PARIS — Bringing yet more whimsy to fashion, Pharrell Williams has teamed with French leather goods firm Moynat to create a capsule range of handbags shaped like vintage steam locomotives — caboose included.
The Train Bag, in hand-tooled acrylic resin or hand-carved ebony, is to be unveiled at Colette on Oct. 13 and arrive a week later at Moynat boutiques in Paris and London. Ancillary products include silk scarves and leather pouches with train motifs in marquetry.
The collaboration represents new territory for Moynat, an almost-forgotten 19th-century trunk-maker revived three years ago by luxury titan Bernard Arnault and mainly focused on ladylike bags in luxury leathers and exotic skins.
According to Moynat, Sarah Andelman, Colette’s creative director and purchasing director, introduced Williams to the brand.
The “Happy” singer promptly toured its Paris atelier, ordered an extra-large Pauline bag emblazoned with hand-painted tools and struck a rapport with Moynat creative director Ramesh Nair.
Turns out trains were on the minds of both men: Williams, a fan of Forties musical “The Harvey Girls,” zeroed in on a 1905 trunk label depicting a futuristic train, while Nair had been rocking to “Hear My Train a Comin’” by Jimi Hendrix.
In the collaboration, Nair spied a way for Moynat to continue its legacy of using unusual materials — such as its use of gutta-percha sap to seal trunks, patented in 1854 — and to enter a new category of business: minaudières.
Slated to retail in a numbered limited-edition for around 10,000 euros, or $12,830 at current exchange, the resin bags boast a brass smokestack, side rods and steam-dome clasp.
Nair said Williams nearly welled up at the sight of the first prototype, and immediately donned it cross-body style with its chain strap.

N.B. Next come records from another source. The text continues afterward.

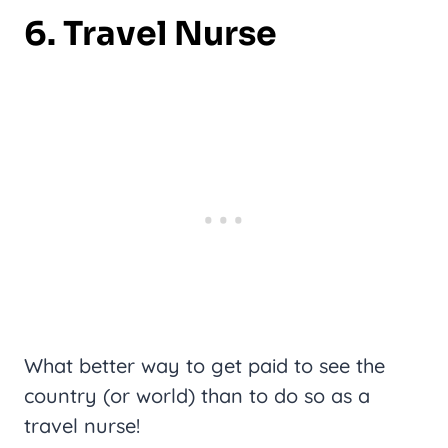
6. Travel Nurse
What better way to get paid to see the
country (or world) than to do so as a
travel nurse!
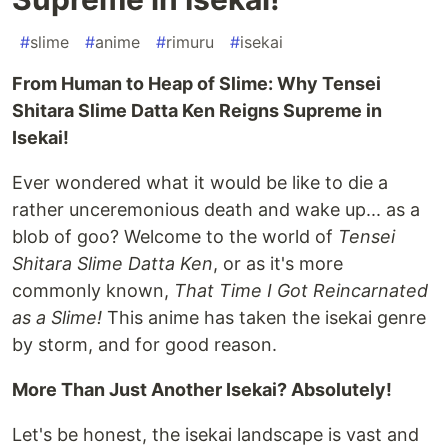
#
slime
#
anime
#
rimuru
#
isekai
From Human to Heap of Slime: Why Tensei
Shitara Slime Datta Ken Reigns Supreme in
Isekai!
Ever wondered what it would be like to die a
rather unceremonious death and wake up... as a
blob of goo? Welcome to the world of
Tensei
Shitara Slime Datta Ken
, or as it's more
commonly known,
That Time I Got Reincarnated
as a Slime!
This anime has taken the isekai genre
by storm, and for good reason.
More Than Just Another Isekai? Absolutely!
Let's be honest, the isekai landscape is vast and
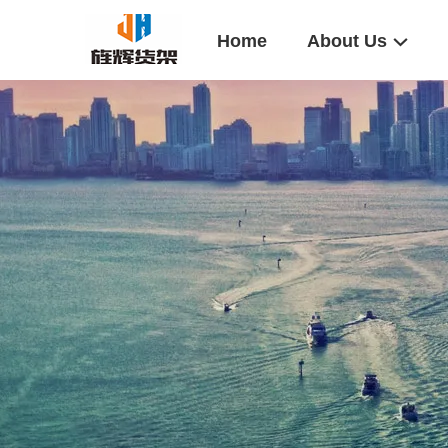
Home
About Us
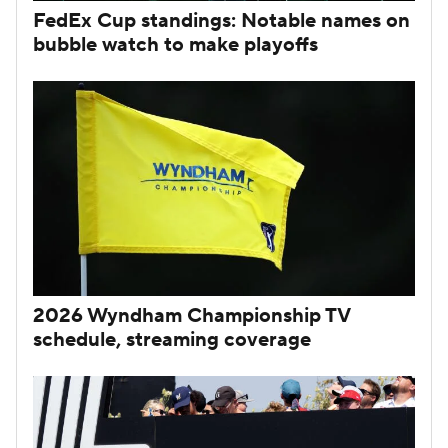
FedEx Cup standings: Notable names on
bubble watch to make playoffs
2026 Wyndham Championship TV
schedule, streaming coverage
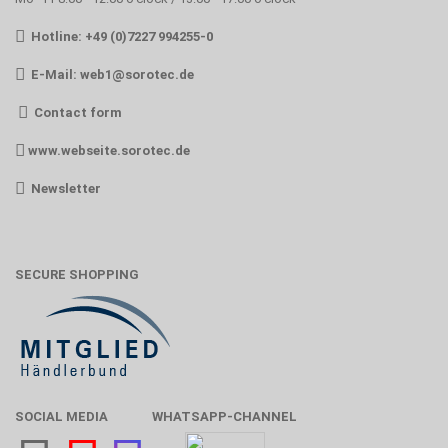
Hotline: +49 (0)7227 994255-0
E-Mail:
web1@sorotec.de
Contact form
www.webseite.sorotec.de
Newsletter
SECURE SHOPPING
SOCIAL MEDIA
WHATSAPP-CHANNEL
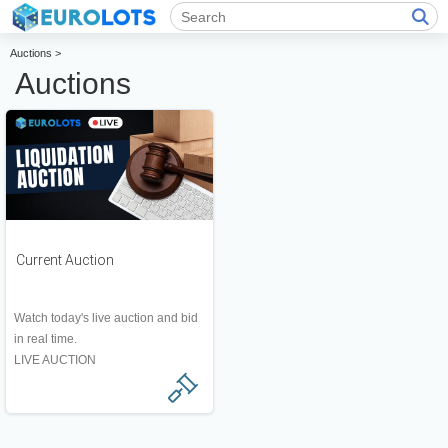
Auctions >
Auctions
Current Auction
Watch today's live auction and bid
in real time.
LIVE AUCTION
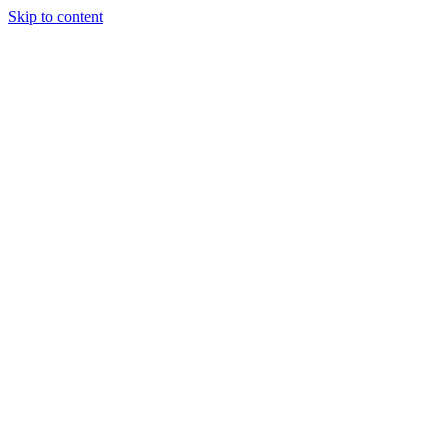
Skip to content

“Every grown-up guy has a child inside,” Nair said, characterizing trains as a potent symbol of nostalgia — and luxury, as a recent Orient Express exhibition at the Arab World Institute in Paris attested.
Nair hinted at ongoing collaborations with Williams, eager to open up Moynat to experimentation and nudge it in a younger, more experimental direction. “Why stick to leather?” he asked.
“Fun, but refined” was how Moynat chief executive officer Guillaume Davin described the project, explaining that exceptional craft and creativity define luxury, and not only the raw materials.
Nair said he sourced a specialty atelier in Italy to carve each train, which takes three days, while the leather interior is inserted in Paris. An ebony version is to retail for about 3,200 euros, or $4,105.
Williams has collaborated with an array of fashion brands recently, including Moncler, G-Star, Adidas and Comme des Garçons.